### TEXTE SOURCE

_ _ _ _ _ _ _

Note : Il y avait dans l'église de Bédée plusieurs chapelles prohibitives ; celle de Notre-Dame, dépendant du manoir de Launay-Hay ; la chapelle des seigneurs du Plessix-Joubin ; la chapelle Sainte-Anne, dépendant du manoir du Plessix-Cojalu. Ces derniers, lisons-nous dans la consultation de Poullain-Duparc, Drouin et Boylesve, citée ci-dessus, « ont une chapelle prohibitive en l'église de Bedée, avec écussons de leurs armes dans les vitres de ladite chapelle, qui est close par un balustre, et qui a porte pour sortir dans le cimetière, dont lesdits seigneurs ont la clef ; ils y ont aussi banc à queue, pierre tombale, enfeu où ils se font inhumer, et une fondation de deux messes par semaine ». Sur toute cette question, voy. GUILLOTIN DE CORSON, op. cit., t. IV, p. 150.

L'éducation des pauvres enfants est presque totalement négligée (voir la note qui suit).

Note : D’après la déclaration de la baronnie de Montfort, de 1682, le maître d’école de Montfort devait recevoir et instruire gratuitement les enfants de la paroisse de Bédée (Ibid., t. III, p 398). Mais nous ne trouvons aucune mention d’école à Bédée au XVIIIème siècle.

— Respectivement à la Noblesse, nous n'avons plus à proprement parler, Sire, aucune liberté ni existence civile.

Si un gentilhomme et un roturier commettent le même crime, ils sont punis bien différemment, ou plutôt le roturier très sévèrement, le gentilhomme presque jamais ; ou, si on ne peut pas se dispenser de le faire, c'est toujours très légèrement.

Si nous avons le malheur de nous plaindre à un gentilhomme qui cassera nos blés avec ses chiens de chasse, le moment du repentir est bientôt venu pour nous, ou, s'il est différé, il n'en sera trop souvent que plus cruel.

Nul avancement, nulle dignité, quelque mérite, quelque émulation qu'on puisse avoir dans notre infortuné ordre ; il semble qu'un gentilhomme serait déshonoré, s'il concourait avec un roturier au bien de votre Etat.

_ _ _ _ _ _ _

### TRAVAIL DEMANDÉ
a) Répondez à ces questions à partir du texte sur Bédée :
(i) De quel manoir dépend la chapelle Sainte-Anne ?
(ii) D'après la déclaration de la baronnie de Montfort de 1682, qui devait instruire gratuitement les enfants de la paroisse de Bédée ?
(iii) Quand un gentilhomme et un roturier commettent le même crime, lequel est puni très sévèrement ?
b) Relevez toutes les chapelles prohibitives de l'église de Bédée que nomme le texte sur Bédée.
c) Poursuivez le texte sur Bédée à la suite de sa dernière phrase, dans le même ton, en quelques phrases.

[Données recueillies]
_ _ _ _ _ _ _

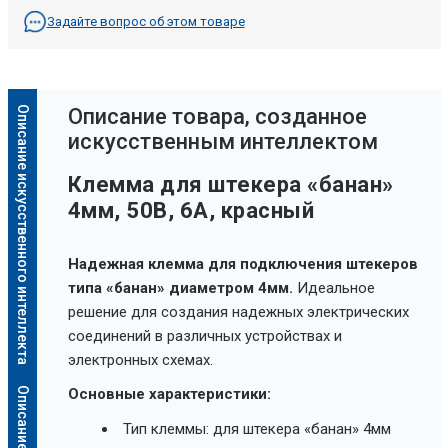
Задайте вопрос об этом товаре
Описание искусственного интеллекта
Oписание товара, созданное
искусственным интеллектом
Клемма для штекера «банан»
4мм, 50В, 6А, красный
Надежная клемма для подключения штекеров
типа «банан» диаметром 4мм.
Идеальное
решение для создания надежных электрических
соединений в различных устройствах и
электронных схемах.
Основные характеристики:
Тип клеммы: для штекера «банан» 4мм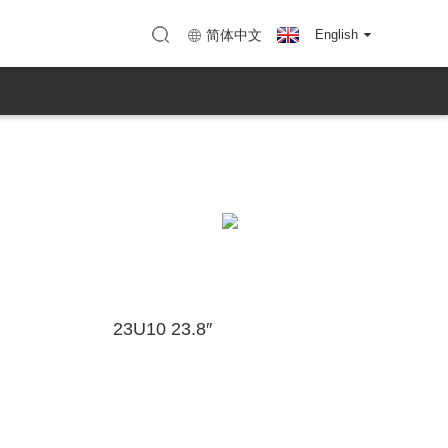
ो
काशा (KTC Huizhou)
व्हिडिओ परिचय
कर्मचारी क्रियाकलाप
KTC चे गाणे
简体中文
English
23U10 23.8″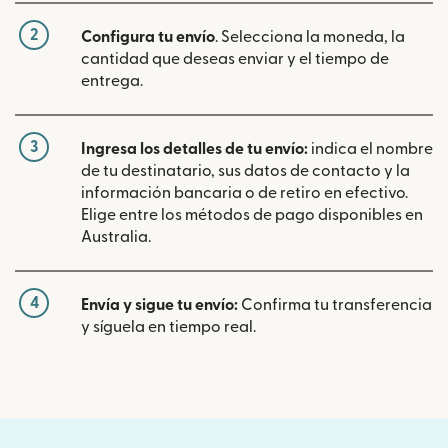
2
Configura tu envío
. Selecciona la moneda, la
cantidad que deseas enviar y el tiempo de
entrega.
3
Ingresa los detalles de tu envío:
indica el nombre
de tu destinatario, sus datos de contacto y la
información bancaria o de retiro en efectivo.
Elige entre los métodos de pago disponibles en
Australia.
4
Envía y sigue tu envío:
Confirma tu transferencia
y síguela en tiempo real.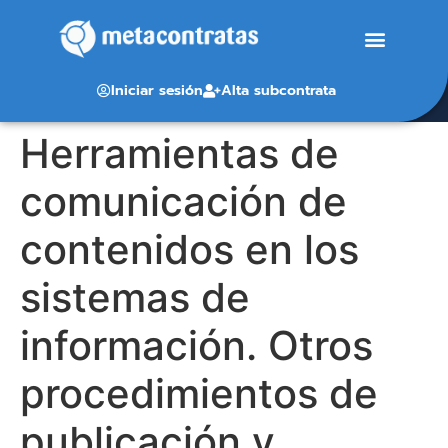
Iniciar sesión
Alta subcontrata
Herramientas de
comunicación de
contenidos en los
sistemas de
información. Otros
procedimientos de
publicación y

_ _ _ _ _ _ _

### CORRIGÉ
a)
(i) Du manoir du Plessix-Cojalu.
(ii) Le maître d'école de Montfort.
(iii) Le roturier.

b)
- La chapelle de Notre-Dame, dépendant du manoir de Launay-Hay
- La chapelle des seigneurs du Plessix-Joubin
- La chapelle Sainte-Anne, dépendant du manoir du Plessix-Cojalu

c)
[3] Sire, nous sommes seuls assujettis à la corvée des grandes routes (voir la note qui suit).

Note : La tâche de cette paroisse, sur la route de Rennes à Montauban, était de 2.381 toises, sans compter 100 toises pour la « traversée de Bedée » ; la pierre dont on se servait était « très médiocre » ; le centre de la tâche se trouvait à une demi-lieue du clocher (Arch. d'Ille-et-Vilaine, C 4883). En 1782, l'intendant condamna 10 corvoyeurs de Bédée à recevoir des garnisons (Ibid., C 2411).

[4] Le sort de la milice nous enlève des enfants utiles et souvent nécessaires [Note : Ici l'écriture change] (voir la note qui suit) ; nous n'avons eu jusqu'ici aucun représentant aux Etats de la province, d'où vient sans doute que toutes les charges excessives de l'Etat nous abîment et nous dépouillent, à proprement parler, de tous nos biens, qui ne sont pas moins avilis que nos personnes.

Note : Dans la période 1781-1786, Bédée a fourni 7 miliciens : 2 en 1781 et 1785, 1 en 1782, 1783 et 1784. En 1781, sur 150 jeunes gens appelés au tirage, 125 ont été exemptés ou réformés ; en 1784, sur 130, 86 (Ibid., C 4704).

[5] Des corvées, des servitudes féodales, multipliées à l'infini (voir la note qui suit), telles que l'assujettissement à la suite des moulins, qui souvent manquent d'eau une moitié de l'année, et cependant défendu d'avoir chez soi des meules à bras, le curement des biefs, l'obligation aux charroiments.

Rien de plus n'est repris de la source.